Twitter Archive
July 06, 2023
I don't really use Twitter anymore, for a large number of reasons—-many of which have made their way into my ongoing research and other project. But the fact remains that I had previously used Twitter for quite a long time and had posted a lot of content there. Twitter lets you download an archive of all your data, but it isn't formatted or organized in a super useful way. I came across a great open source project which can take this archive and convert it into a basic HTML website.
I archived my own data, and then hosted the resulting files in a Google Cloud Storage bucket. The cost works out to be just a few cents every month, and I can now provide permalinks to all my old Twitter content——now hosted entirely on my own domain.
Check it out here: twitter-archive.benpettis.com
If you're interested in doing something similar with your own data, here's an overview of what I did:
You will need:
- a Twitter account
- a domain name (and access to your registrar's DNS settings)
- a Google account that you've set up to use with Google Cloud
Creating and Hosting your Twitter Archive
Step One: Download a Copy of your Twitter data.
You can request an archive by logging into your Twitter account in a desktop browser, going to your accout settings, and choosing the option to download all your data. You'll have to verify your password and wait a while before the archive is ready. For me, it took about 20 hours before I was able to download my .zip file.
Step Two: Set DNS Records
While you're waiting for the .zip file to be prepared, you can work on setting up the Google Cloud storage and the domain name. First, create the subdomain that you will use to host the Twitter archive. For me, I wanted to use twitter-archive.benpettis.com
, so I went to my registrar (name.com) and created a CNAME record for twitter-archive
with a response of c.storage.googleapis.com
-- the specifics of this process will vary depending on your registrar.

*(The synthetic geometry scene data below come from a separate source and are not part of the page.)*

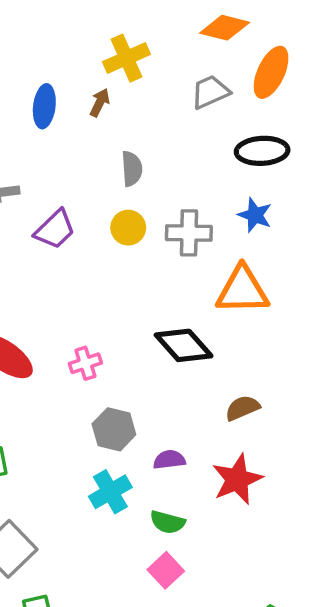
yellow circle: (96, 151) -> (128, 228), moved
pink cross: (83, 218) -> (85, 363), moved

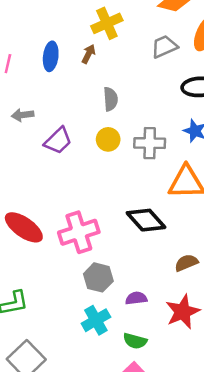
pink cross: (85, 363) -> (79, 232), size x1.8

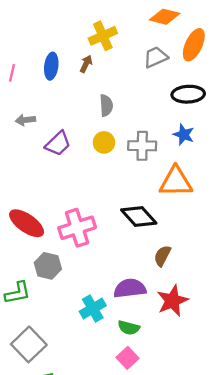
brown semicircle: (186, 263) -> (162, 256), moved, turned -40
gray hexagon: (98, 277) -> (48, 266), moved
purple semicircle: (136, 298) -> (130, 288), size x1.6

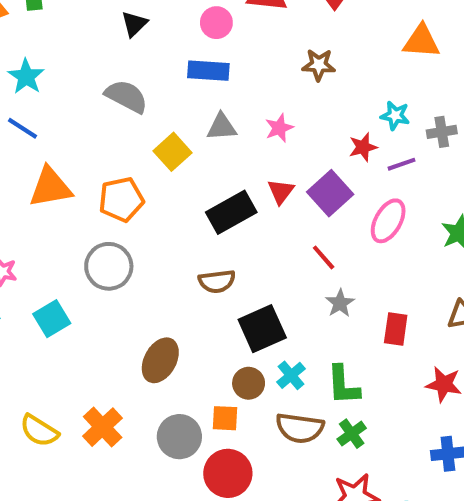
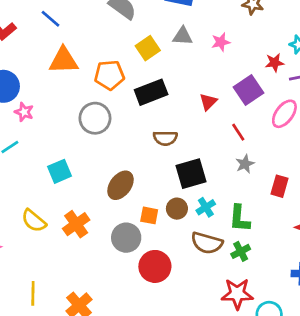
red triangle: (281, 191) -> (208, 102), moved
black rectangle: (231, 212) -> (151, 92), moved
cyan square: (52, 319) -> (59, 171), moved
orange square: (225, 418) -> (149, 215), moved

Step Three: Create a Storage Bucket
In the Google Cloud Console, go to Cloud Storage and create a new storage bucket. Give it the same name as whatever you chose for the subdomain. In my case, this was twitter-archive.benpettis.com
.
NOTE: if you haven't yet done so, you'll need to verify that you own the domain name in question. This article has some useful instructions on how to do this.
When setting up the storage bucket, you can use whatever settings you'd like. I chose single-region because it's cheaper and I don't really care that much about latency or uptime. It's just my archive after all. Be sure to turn OFF "Public Access Prevention" and set the default storage class to "Standard"
Step Four: Test the URL
Once the bucket is created, you can check that the URL is mapped correctly by navigating to your domain name. You should just see some XML and an error message about permissions:
<Error>
<Code>AccessDenied</Code>
<Message>Access denied.</Message>
</Error>
This is because we haven't actually yet enabled public access to the storage bucket. And even if we had, there isn't anything there yet to be displayed anyway!
Step Five: Convert your Twitter Archive
Once you have the .zip file, head to Darius Kazemi's website. This website will take a twitter archive and convert it into a basic HTML + JS website to search and display its info. When setting it up, you'll need to provide the same domain name that you set up previously in order to build the links correctly. Once this is done, you'll get a new .zip file.
NOTE: Everything in Kazemi's project runs locally - your archive is not uploaded anywhere, and the processing all happens on your computer. You can inspect the source code at https://github.com/dariusk/twitter-archiver
Step Six: Upload the Files
Unzip the new .zip file, and the upload all of its content into your Google Cloud Storage bucket. I just dragged the files into the Cloud Console web interface and waited a while. If you want to upload faster, you could use the gcloud
command line tools, but I always forget the syntax anyways and don't really mind waiting.
Step Seven: Enable Public Access
Once everything is uploaded, you'll need to enable public access to everything. In the Google Cloud Console, go to your storage bucket and select the "Permissions" tab. Click "Grant Access" and in the "New Principles" box type allusers
. Then, select "Legacy Storage Object Reader" from the role menu. This will let anyone view a file in the bucket without needing to log in.
You'll get a warning that you're enabling public access, so go ahead and make sure this is what you want and then click "Allow Public Access"
Step Eight: Set the Default Page
Currently, we can access the archive by going to https://twitter-archive.benpettis.com/index.html
but it will not work if we just type https://twitter-archive.benpettis.com/
. This is because we haven't yet configured the storage bucket to serve the index.html
page for general requests. To do this, just go "up" a page in the Storage Console to view the list of all your storage buckets. Find the one you created for the archive, and select the options menu (three dots) at the far right. Choose "Edit website configuration" to get to the options for the index and 404 pages. Under "Index (main) page suffix" you'll just need to enter index.html
Once you save the settings, you'll be able to access your archive at your subdomain!